Revista cultural y de cuestiones actuales
Número 719

Recuerda que sonreirás

Texto: Felipe Muller [Fia 11 Com 13]

Rafael Alvira (Madrid, 1942-2024), catedrático de Filosofía, enseñó en la Universidad de Navarra desde 1980 hasta su jubilación, en 2013. Fue un pensador excepcional, interesado en la vida —la voluntad, el deseo— y un platónico convencido. Sobre todo, fue un maestro. Formó a más de treinta promociones de filósofos en el campus de Pamplona a través de un magisterio basado en la amistad. Uno de sus alumnos recuerda —recordar es volver a pasar por el corazón, como él solía explicar— su sonrisa.


Los profesionales de la caricatura dicen que la tentación del principiante es tirar de nariz. Exagerar este rasgo supone asegurarse de que el retratado sea reconocido y, seguramente, objeto de burla. Como mínimo. Sin embargo, y a pesar de las apariencias, la nariz apenas da a conocer a la persona. El soneto que Quevedo dedicó «a una nariz» dice poco —casi nada, de hecho— del hombre que resultaba estar pegado a ella.
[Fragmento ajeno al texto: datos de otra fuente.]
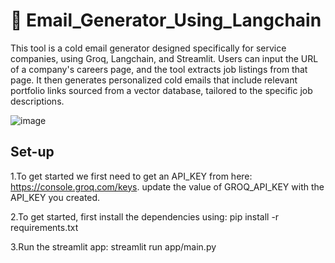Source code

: # 📧 Email_Generator_Using_Langchain
This tool is a cold email generator designed specifically for service companies, using Groq, Langchain, and Streamlit. Users can input the URL of a company's careers page, and the tool extracts job listings from that page. It then generates personalized cold emails that include relevant portfolio links sourced from a vector database, tailored to the specific job descriptions.

![image](https://github.com/user-attachments/assets/942e656f-28cb-49a2-851f-0018a6adc364)

## Set-up
1.To get started we first need to get an API_KEY from here: https://console.groq.com/keys.  update the value of GROQ_API_KEY with the API_KEY you created.

2.To get started, first install the dependencies using:
pip install -r requirements.txt

3.Run the streamlit app:
streamlit run app/main.py

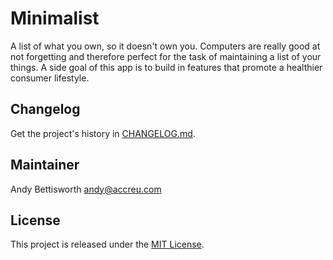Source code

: # Minimalist

A list of what you own, so it doesn't own you. Computers are really good at not forgetting and therefore perfect for the task of maintaining a list of your things. A side goal of this app is to build in features that promote a healthier consumer lifestyle.

## Changelog

Get the project's history in [CHANGELOG.md](CHANGELOG.md).

## Maintainer

Andy Bettisworth <andy@accreu.com>

## License

This project is released under the [MIT License](http://www.opensource.org/licenses/MIT).
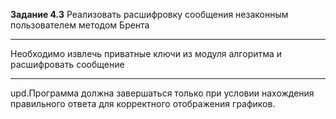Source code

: **Задание 4.3**
Реализовать расшифровку сообщения незаконным пользователем методом Брента
___
Необходимо извлечь приватные ключи из модуля алгоритма и расшифровать сообщение
___
upd.Программа должна завершаться только при условии нахождения правильного ответа для корректного 
отображения графиков.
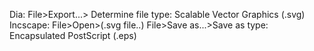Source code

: Dia: File>Export...> Determine file type: Scalable Vector Graphics (.svg)
Incscape:
	File>Open>(.svg file..)
	File>Save as...>Save as type: Encapsulated PostScript (.eps)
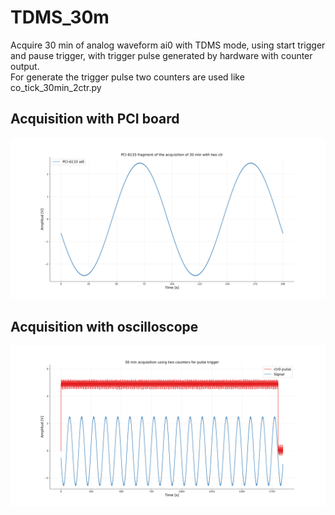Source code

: # TDMS_30m

Acquire 30 min of analog waveform ai0 with TDMS mode, using start trigger and pause trigger, with trigger pulse generated by hardware with counter output.  
For generate the trigger pulse two counters are used like co_tick_30min_2ctr.py

## Acquisition with PCI board
![alt text](https://github.com/juliancabaleiro/nidaqmx-python-examples/blob/main/doc/images/TDMS_PCI_30min_2ctr.png)
## Acquisition with oscilloscope
![alt text](https://github.com/juliancabaleiro/nidaqmx-python-examples/blob/main/doc/images/TDMS_30min_2ctr.png)
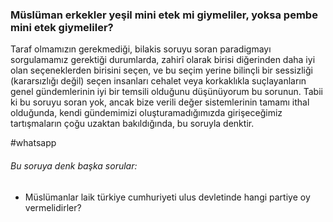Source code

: ### Müslüman erkekler yeşil mini etek mi giymeliler, yoksa pembe mini etek giymeliler?

Taraf olmamızın gerekmediği, bilakis soruyu soran paradigmayı sorgulamamız gerektiği durumlarda, zahirî olarak birisi diğerinden daha iyi olan seçeneklerden birisini seçen, ve bu seçim yerine bilinçli bir sessizliği (kararsızlığı değil) seçen insanları cehalet veya korkaklıkla suçlayanların genel gündemlerinin iyi bir temsili olduğunu düşünüyorum bu sorunun. Tabii ki bu soruyu soran yok, ancak bize verili değer sistemlerinin tamamı ithal olduğunda, kendi gündemimizi oluşturamadığımızda girişeceğimiz tartışmaların çoğu uzaktan bakıldığında, bu soruyla denktir.

#whatsapp 

###### Bu soruya denk başka sorular:
- Müslümanlar laik türkiye cumhuriyeti ulus devletinde hangi partiye oy vermelidirler?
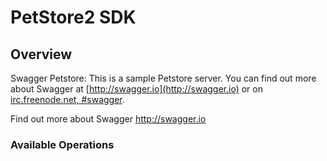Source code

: # PetStore2 SDK

## Overview

Swagger Petstore: This is a sample Petstore server.  You can find
out more about Swagger at
[http://swagger.io](http://swagger.io) or on
[irc.freenode.net, #swagger](http://swagger.io/irc/).


Find out more about Swagger
<http://swagger.io>
### Available Operations

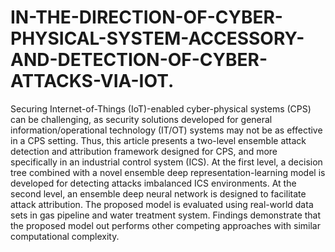 # IN-THE-DIRECTION-OF-CYBER-PHYSICAL-SYSTEM-ACCESSORY-AND-DETECTION-OF-CYBER-ATTACKS-VIA-IOT.

Securing Internet-of-Things (IoT)-enabled cyber-physical systems (CPS) can be challenging, as security solutions developed for general information/operational technology (IT/OT) systems may not be as effective in a CPS setting. Thus, this article presents a two-level ensemble attack detection and attribution framework designed for CPS, and more specifically in an industrial control system (ICS). At the first level, a decision tree combined with a novel ensemble deep representation-learning model is developed for detecting attacks imbalanced ICS environments. At the second level, an ensemble deep neural network is designed to facilitate attack attribution. The proposed model is evaluated using real-world data sets in gas pipeline and water treatment system. Findings demonstrate that the proposed model out performs other competing approaches with similar computational complexity.
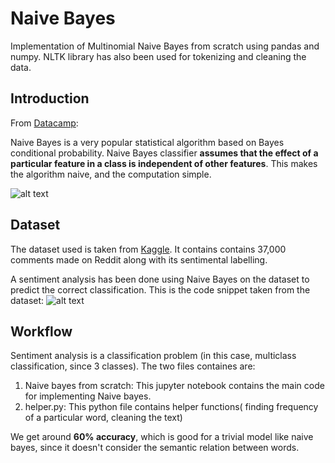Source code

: # Naive Bayes

Implementation of Multinomial Naive Bayes from scratch using pandas and numpy. NLTK library has also been used for tokenizing and cleaning the data.

## Introduction

From [Datacamp](https://www.datacamp.com/community/tutorials/naive-bayes-scikit-learn):

Naive Bayes is a very popular statistical algorithm based on Bayes conditional probability. Naive Bayes classifier **assumes that the effect of a particular feature in a class is independent of other features**. This makes the algorithm naive, and the computation simple.

![alt text](https://www.saedsayad.com/images/Bayes_rule.png)

## Dataset 

The dataset used is taken from [Kaggle](https://www.kaggle.com/cosmos98/twitter-and-reddit-sentimental-analysis-dataset). It contains contains 37,000 comments made on Reddit along with its sentimental labelling.

A sentiment analysis has been done using Naive Bayes on the dataset to predict the correct classification.
This is the code snippet taken from the dataset:
![alt text](https://raw.githubusercontent.com/pandeyanuradha/Naive-Bayes-from-scratch-in-Python-/main/data_snippet.png)

## Workflow

Sentiment analysis is a classification problem (in this case, multiclass classification, since 3 classes).
The two files containes are:
1) Naive bayes from scratch: This jupyter notebook contains the main code for implementing Naive bayes.
2) helper.py: This python file contains helper functions( finding frequency of a particular word, cleaning the text)

We get around **60% accuracy**, which is good for a trivial model like naive bayes, since it doesn't consider the semantic relation between words.



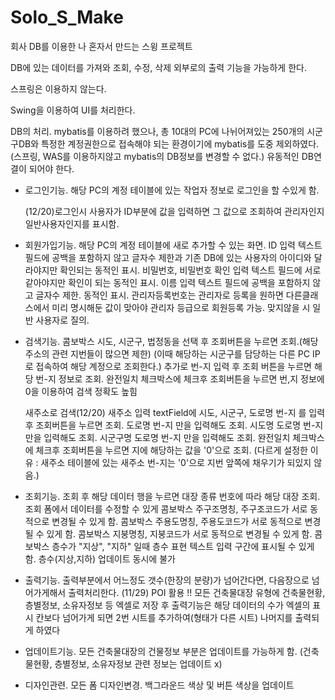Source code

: # Solo_S_Make
 회사 DB를 이용한 나 혼자서 만드는 스윙 프로젝트
 
 DB에 있는 데이터를 가져와 조회, 수정, 삭제 외부로의 출력 기능을 가능하게 한다.
 
 스프링은 이용하지 않는다.
 
 Swing을 이용하여 UI를 처리한다.
 
 DB의 처리.
  mybatis를 이용하려 했으나, 
  총 10대의 PC에 나뉘어져있는 250개의 시군구DB와 특정한 계정권한으로 접속해야 되는 환경이기에
  mybatis를 도중 제외하였다.
  (스프링, WAS를 이용하지않고 mybatis의 DB정보를 변경할 수 없다.)
  유동적인 DB연결이 되어야 한다.
 
 
 - 로그인기능.
    해당 PC의 계정 테이블에 있는 작업자 정보로 로그인을 할 수있게 함.
    
    (12/20)로그인시 사용자가 ID부분에 값을 입력하면 그 값으로 조회하여 관리자인지 일반사용자인지를 표시함.
 
 - 회원가입기능.
    해당 PC의 계정 테이블에 새로 추가할 수 있는 화면.
    ID 입력 텍스트 필드에 공백을 포함하지 않고 글자수 제한과 기존 DB에 있는 사용자의 아이디와 달라야지만 확인되는 동적인 표시.
    비밀번호, 비밀번호 확인 입력 텍스트 필드에 서로 같아야지만 확인이 되는 동적인 표시.
    이름 입력 텍스트 필드에 공백을 포함하지 않고 글자수 제한. 동적인 표시.
    관리자등록번호는 관리자로 등록을 원하면 다른클래스에서 미리 명시해둔 값이 맞아야 관리자 등급으로 회원등록 가능.
     맞지않을 시 일반 사용자로 질의.
 
 - 검색기능.
    콤보박스 시도, 시군구, 법정동을 선택 후 조회버튼을 누르면 조회.(해당 주소의 관련 지번들이 많으면 제한)
    (이때 해당하는 시군구를 담당하는 다른 PC IP로 접속하여 해당 계정으로 조회한다.)
    추가로 번-지 입력 후 조회 버튼을 누르면 해당 번-지 정보로 조회.
    완전일치 체크박스에 체크후 조회버튼을 누르면 번,지 정보에 0을 이용하여 검색 정확도 높힘

    새주소로 검색(12/20)
    새주소 입력 textField에 시도, 시군구, 도로명 번-지 를 입력 후 조회버튼을 누르면 조회.
    도로명 번-지 만을 입력해도 조회.
    시도명 도로명 번-지 만을 입력해도 조회.
    시군구명 도로명 번-지 만을 입력해도 조회.
    완전일치 체크박스에 체크후 조회버튼을 누르면 지에 해당하는 값을 '0'으로 조회.
    (다르게 설정한 이유 : 새주소 테이블에 있는 새주소 번-지는 '0'으로 지번 앞쪽에 채우기가 되있지 않음.)
 
 - 조회기능.
    조회 후 해당 데이터 행을 누르면 대장 종류 번호에 따라 해당 대장 조회.
    조회 폼에서 데이터를 수정할 수 있게 
    콤보박스 주구조명칭, 주구조코드가 서로 동적으로 변경될 수 있게 함.
    콤보박스 주용도명칭, 주용도코드가 서로 동적으로 변경될 수 있게 함.
    콤보박스 지붕명칭, 지붕코드가 서로 동적으로 변경될 수 있게 함.
    콤보박스 층수가 "지상", "지하" 일때 층수 표현 텍스트 입력 구간에 표시될 수 있게 함. 층수(지상,지하) 업데이트 동시에 불가
 
 
 - 출력기능. 
   출력부분에서 어느정도 갯수(한장의 분량)가 넘어간다면, 다음장으로 넘어가게해서 출력처리한다. (11/29)
     POI 활용 !!
   모든 건축물대장 유형에 건축물현황, 층별정보, 소유자정보 등 엑셀로 저장 후 출력기능은
   해당 데이터의 수가 엑셀의 표시 칸보다 넘어가게 되면
   2번 시트를 추가하여(형태가 다른 시트) 나머지를 출력되게 하였다
   
   
 - 업데이트기능.
   모든 건축물대장의 건물정보 부분은 업데이트를 가능하게 함. (건축물현황, 층별정보, 소유자정보 관련 정보는 업데이트 x)

 - 디자인관련.
   모든 폼 디자인변경. 
   백그라운드 색상 및 버튼 색상을 업데이트
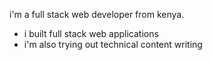 i'm a full stack web developer from kenya.  
  - i built full stack web applications
  - i'm also trying out technical content writing
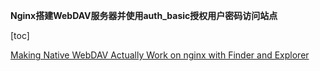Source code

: **Nginx搭建WebDAV服务器并使用auth_basic授权用户密码访问站点**

[toc]

[Making Native WebDAV Actually Work on nginx with Finder and Explorer](https://www.robpeck.com/2020/06/making-webdav-actually-work-on-nginx/)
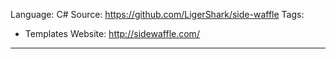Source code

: Language: C#
Source: https://github.com/LigerShark/side-waffle
Tags:
  - Templates
Website: http://sidewaffle.com/
---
Al parecer, a la hora de clavar el retrato, el reto está en describir la danza entre los extremos de los ojos y las comisuras de los labios, entre la expresión de los ojos y la de la boca. Si hubiese un gesto sobre el que trazar un retrato del profesor Rafael Alvira, fallecido el 4 de febrero, sería su sonrisa, siempre coordinada a la perfección con la mirada. Más que escrita en el alma, se quedaba clavada en la memoria.

Cosa rara en un filósofo, el profesor Alvira tenía estilo al vestir y al hablar. Era elegante. Su oratoria desconocía la servidumbre de lo teatral y los excesos —a menudo, faltas— de una supuesta personalidad. La sonrisa era la marca de la casa. Digna del Gato de Cheshire, tranquila y segura, callada y enigmática, permanecía en el aire bastante tiempo después de que el profesor hubiese abandonado el aula. Era amplia y generosa, de oreja a oreja. Solían acompañarla unos ojos reducidos a una única expresión. ¿Conciencia o satisfacción ante lo que había expuesto? ¿Complicidad con su audiencia? Cuando Alvira sonreía en sus clases de Filosofía Antigua, las arrugas de las comisuras de los labios se solapaban con las de los extremos de unos párpados sobresalientes. Su frente —redondeada, amplia, despejada— coronaba el gesto.

Lejos de ser capricho o arrebato, esa sonrisa tenía una función específica. En la mayoría de los casos, era el colofón de cuentos, historias, respuestas y explicaciones. Tales, el pozo y la risa de la tracia, Pitágoras en el estadio, las desavenencias entre Parménides y Heráclito, los sofistas y su descubrimiento del discurso, Sócrates y su irónica ignorancia, Platón y las alas rotas del alma, Aristóteles y las deficiencias del hilemorfismo… Alvira zanjaba la cuestión o remataba una anécdota con la sonrisa. Indicaba un final, sin duda; pero también el retorno al punto de partida, al pistoletazo de salida. Como recurso y declaración de intenciones, funcionaba. ¡Recuerda que, al final, sonreirás! Como si bastase con sonreír para transformar la tragedia del mito de Sísifo —o, perdón, de la historia de la filosofía— en la belleza del susurro de unas olas que, tranquilas, nunca callan.

Pese a las apariencias, no era una sonrisa inofensiva. (Ojalá existiese algo así como una filosofía inofensiva). Para enmarcar este gesto en la contienda de la contemporaneidad, basta con repetir una pregunta que planteó Michel Foucault en 1970: «¿Y si definiésemos, en última instancia, como filosofía cualquier empresa encaminada a invertir el platonismo?». Esta inversión —al menos, el intento ensayado por el mismo Foucault— se ríe a carcajadas de su propia agonía, que desconoce la vuelta atrás y el punto final. Sísifo, una vez más. ¡No hay regreso posible, ni descanso! En lugar de invertir el platonismo, la sonrisa de Alviracontrapunto de la sospecha— lo presentaba en su anterioridad y permanencia. Sonrío porque recuerdo y recuerdo porque sonrío. Regresa y descansa. Al final, quién sabe, las carcajadas pasan y las sonrisas, como las olas, nunca acaban.